Билл в это время был на веранде. Там стояла низенькая кушетка, накрытая коричневым пледом, и он на ней сидел – вроде как ждал, когда позовут. Плед был скомкан (Билл, видимо, только что на нем лежал), а жалюзи на окнах опущены до подоконников. И свет в помещении (жгучее солнце сквозь желтые жалюзи с дождевыми потеками), и скомканный грубый плед, и выцветшая мятая подушка, и даже запах этого пледа и мужских тапок, старых и ободранных, утративших форму и первоначальный облик, – как и те салфеточки, и тяжелая полированная мебель в комнатах, и эта ленточная девушка на стене – все напоминало мне жилища деревенских теток. Там тоже можно было неожиданно влететь в затрапезное мужское логово с его неприметным, но стойким запашком, с его стыдливо прячущимся, но неподатливым видом сопротивления женскому владычеству.
Хотя… Билл встал и пожал мне руку, чего мужья тетушек с незнакомой девушкой никогда бы себе не позволили. Да и с любой девушкой. А удержала бы их от этого не какая-то их особенная неотесанность, а просто боязнь предстать чопорным занудой.
Это был высокий мужчина с поблескивающими сединой волнистыми волосами и гладким, но не моложавым лицом. Мужчина симпатичный, но в значительной мере утративший силу мужской привлекательности – вследствие ли посредственного здоровья, или какого-то невезенья, или слабости характера. Но остатки куртуазности все еще были при нем, это было видно по тому, как он женщине поклонился: мол, знакомство обещает быть приятным и для нее, и для него.
Эльфрида провела нас в безоконную обеденную залу, где среди бела дня вовсю горел свет. У меня закралось подозрение, что еда готова уже давно и мой поздний приход сбил их день с привычного распорядка. Билл положил всем жареной курятины и приправу, Эльфрида выдала овощей. Эльфрида вдруг говорит:
– Билл, дорогой, а что это у тебя там рядом с тарелкой?

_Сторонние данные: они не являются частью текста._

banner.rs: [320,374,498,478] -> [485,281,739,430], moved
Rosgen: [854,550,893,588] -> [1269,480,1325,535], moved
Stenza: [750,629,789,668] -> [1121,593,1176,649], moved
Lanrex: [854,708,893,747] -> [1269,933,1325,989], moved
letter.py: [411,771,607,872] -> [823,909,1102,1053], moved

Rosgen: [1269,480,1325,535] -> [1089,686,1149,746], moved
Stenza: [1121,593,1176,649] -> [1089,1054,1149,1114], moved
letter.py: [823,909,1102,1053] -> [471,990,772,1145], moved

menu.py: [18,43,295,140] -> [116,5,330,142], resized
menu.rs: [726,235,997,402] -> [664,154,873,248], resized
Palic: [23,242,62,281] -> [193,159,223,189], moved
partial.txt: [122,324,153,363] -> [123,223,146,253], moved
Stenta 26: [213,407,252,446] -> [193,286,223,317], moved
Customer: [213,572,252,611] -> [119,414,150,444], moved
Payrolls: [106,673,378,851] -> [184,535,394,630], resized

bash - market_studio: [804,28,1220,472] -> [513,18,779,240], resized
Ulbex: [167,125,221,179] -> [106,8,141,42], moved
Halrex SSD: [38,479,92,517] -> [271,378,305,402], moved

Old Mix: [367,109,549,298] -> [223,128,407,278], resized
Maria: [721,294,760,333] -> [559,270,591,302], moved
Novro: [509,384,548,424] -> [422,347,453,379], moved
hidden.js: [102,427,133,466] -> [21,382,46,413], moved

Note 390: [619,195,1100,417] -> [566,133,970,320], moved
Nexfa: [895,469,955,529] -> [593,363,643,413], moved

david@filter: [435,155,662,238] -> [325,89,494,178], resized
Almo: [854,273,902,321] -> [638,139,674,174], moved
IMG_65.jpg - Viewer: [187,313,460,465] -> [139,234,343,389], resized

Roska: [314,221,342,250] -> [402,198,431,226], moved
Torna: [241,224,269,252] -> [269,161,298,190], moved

Тут он вспомнил: взял, развернул салфетку.
Говорить он был не мастер. Разве что предлагал соус и заботливо интересовался, предпочту ли я горчицу, соль или перец, да следил за разговором, поворачивая голову то к Эльфриде, то ко мне. А время от времени, причем довольно часто, продувал воздух между зубами, издавая тихий короткий звук, то ли свистящий, то ли шипящий, которым, видимо, выражал приятие и высокую оценку сказанного и который я вначале принимала за нервическое предвестие высказывания. Но никаких слов с его стороны за этим не следовало, и Эльфрида ради будущей его реплики своих речей не прерывала. Тогда у меня еще не было опыта общения с завязавшими пьяницами, но потом я узнала, что они-то как раз и ведут себя примерно так, то есть знаками демонстрируют согласие, но сверх того ни на что не способны, полностью занятые собой. Не знаю, насколько это так в отношении Билла, но на нем и впрямь лежала некая тень поражения, чувствовалась аура перенесенных невзгод и усвоенных уроков. Ощущалась в нем и готовность в незапланированных ситуациях почтительно подчиниться чужим решениям, пусть даже пагубным.
Об овощах Эльфрида сообщила, что горошек и морковь куплены замороженными. Тогда замороженные овощи были последним писком.
– Они куда лучше баночных, – сказала она. – То есть вообще как свежие!
Тут наконец и Билл разразился речью. Сказал, что они лучше свежих. И цветом, и запахом, и всем, чем угодно, они лучше свежих. И продолжил: дескать, это просто удивительно, что нынче научились делать, но каких чудес добьются заморозкой продуктов в будущем, вообще предугадать невозможно!
Эльфрида слушала его, вся устремясь вперед и улыбаясь. Чуть ли не затаив дыхание, словно он ее ребенок, делающий первые самостоятельные шаги или проехавший первые метры на вихляющем велосипеде.
Далее он сообщил нам, что курам теперь что-то вкалывают и что это новая технология, благодаря которой все куриные тушки получаются одинаковыми, пухленькими и вкусными. Теперь вообще нет такого, чтобы где-нибудь тебе подсунули синего цыпленка.
– Билл специалист в области химии, – пояснила Эльфрида.
Когда я не нашла, что на это сказать, она добавила:
– Работал у Гудерхемов.
Опять ничего.
– Где производят крепкие напитки, – пояснила она. – Виски «Гудерхемз».